I'm thinking that any money we give the automakers will go to the UAW for the fat pensions that buy those freaking land yachts that roll thru here in the summer. the rest goes to buy political ads. and politicians.


----------



## MA_PE (Nov 13, 2008)

Bailing out the automakers will fund the "Legacy" programs that are killing them in the first place. The UAW doesn't seem to understand that all of these life long pensions and benefits that they fight for create so much overhead that the companies would rather shut down than keep paying them.

Chapter 11 is the only way to break the deal and start fresh.

It happened when Ma Bell finally broke up. The state and federal governements need to get on board and recognize that the budgets can't tolerate these lifetime commitments.

Rather than cutting pensions they just talk about the general public's loos of social security.

The wealth is being "distributed" right in front of our eyes.


----------



## Chucktown PE (Nov 13, 2008)

Just so everyone knows, the democrats in Congress as well as BO have proposed giving $25 billion of your money directly to the automakers and another $10 billion directly to the unions.


----------



## Flyer_PE (Nov 13, 2008)

^^ I wonder how many votes $35 billion will buy.


----------



## roadwreck (Nov 13, 2008)

Flyer_PE said:


> ^^ I wonder how many votes $35 billion will buy.


well last year's vote purchase stimulus package was $600 per person. So $35 million divided by $600 would 58,333 votes.

Do you think questions like this will be on the exam?


----------



## chaosiscash (Nov 13, 2008)

roadwreck said:


> well last year's vote purchase stimulus package was $600 per person. So $35 million divided by $600 would 58,333 votes.
> Do you think questions like this will be on the exam?


Better hope not. The question was 35 BILLION, making the answer 58,333,333 votes.


----------



## roadwreck (Nov 13, 2008)

chaosiscash said:


> Better hope not. The question was 35 BILLION, making the answer 58,333,333 votes.


ops, I thought it was million. Yea, billion makes it a whole lot worse. Does that count as a units error? Or just being careless?


----------



## Chucktown PE (Nov 13, 2008)

I look at it another way. I have heard it said that the collapse of the big three would mean the loss of about 2,500,000 jobs (about 200,000 that work for the automakers and the rest at suppliers, restaurants, etc.) so $35,000,000,000 divided by 2,500,000 is roughly $14,000 per job. Of course that assumes that the people that get laid off won't go get new jobs which is what our government wants you to believe. The 2,500,000 is also a number from the UAW which is as full of shit as a Christmas turkey.

So my guess is by the time it's all said and done, this number will be around $50,000 per job, or enough to send these people to a 4 year college or 2 year technical school, move them from Detroit to some other state, and pay their rent for a few months.


----------



## CbusPaul (Nov 13, 2008)

25 Billion was actually passed as law last year or in '06 as a loan to the Big 3 in order for them to begin making more fuel efficient cars. This is the amount that is being discussed right now because the bill was passed but not funded before it terminated so it needs to be relegislated is my understanding. Still doesn't make it right.

I also have an issue with Paulson selling this TARP to lawmakers as 700 billion to be used for buying bad assets. Now he says he's not going to use it for that. Did we really give him a blank check with no checks and balances on how he spends it. That's ridiculous.

■ **Exercise objective**
In the thread on the automaker bailout, what per-job figure does Chucktown PE get by dividing $35,000,000,000 by 2,500,000?

■ **Data shown**

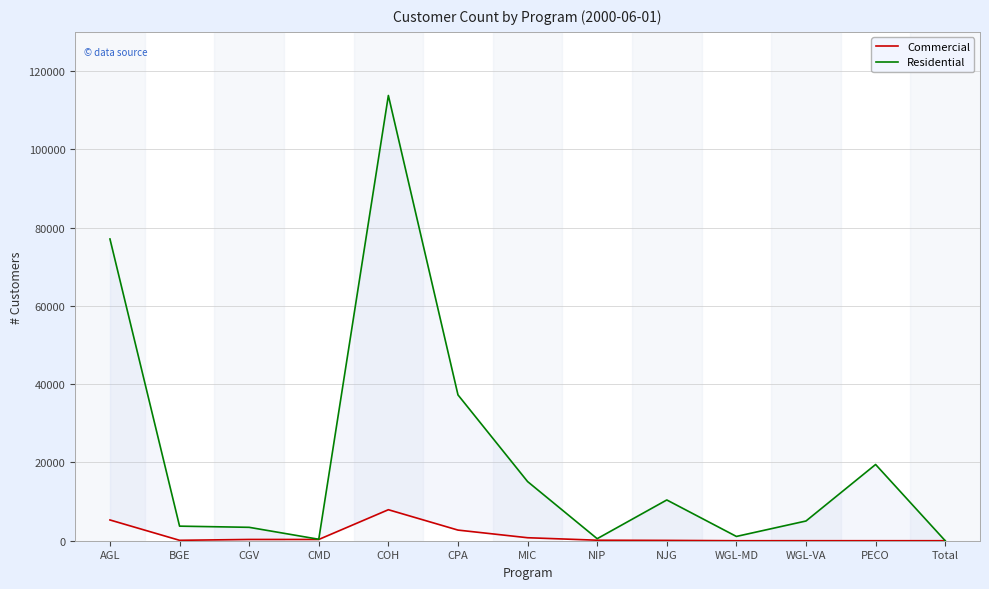

Which series has the largest total across all categories?

Residential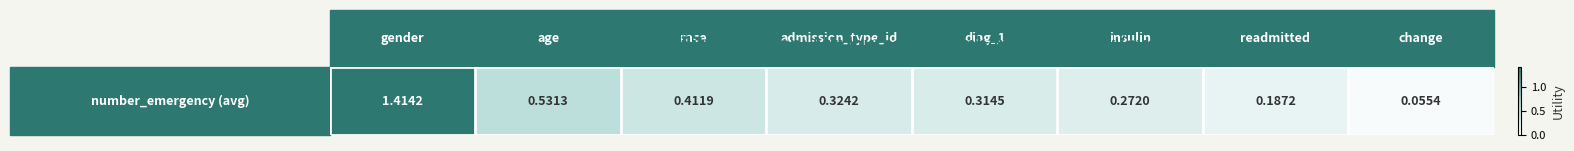

List the labels in order of value, smallest first.

7, 6, 5, 4, 3, 2, 1, 0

■ **Final answer**
Roughly $14,000 per job.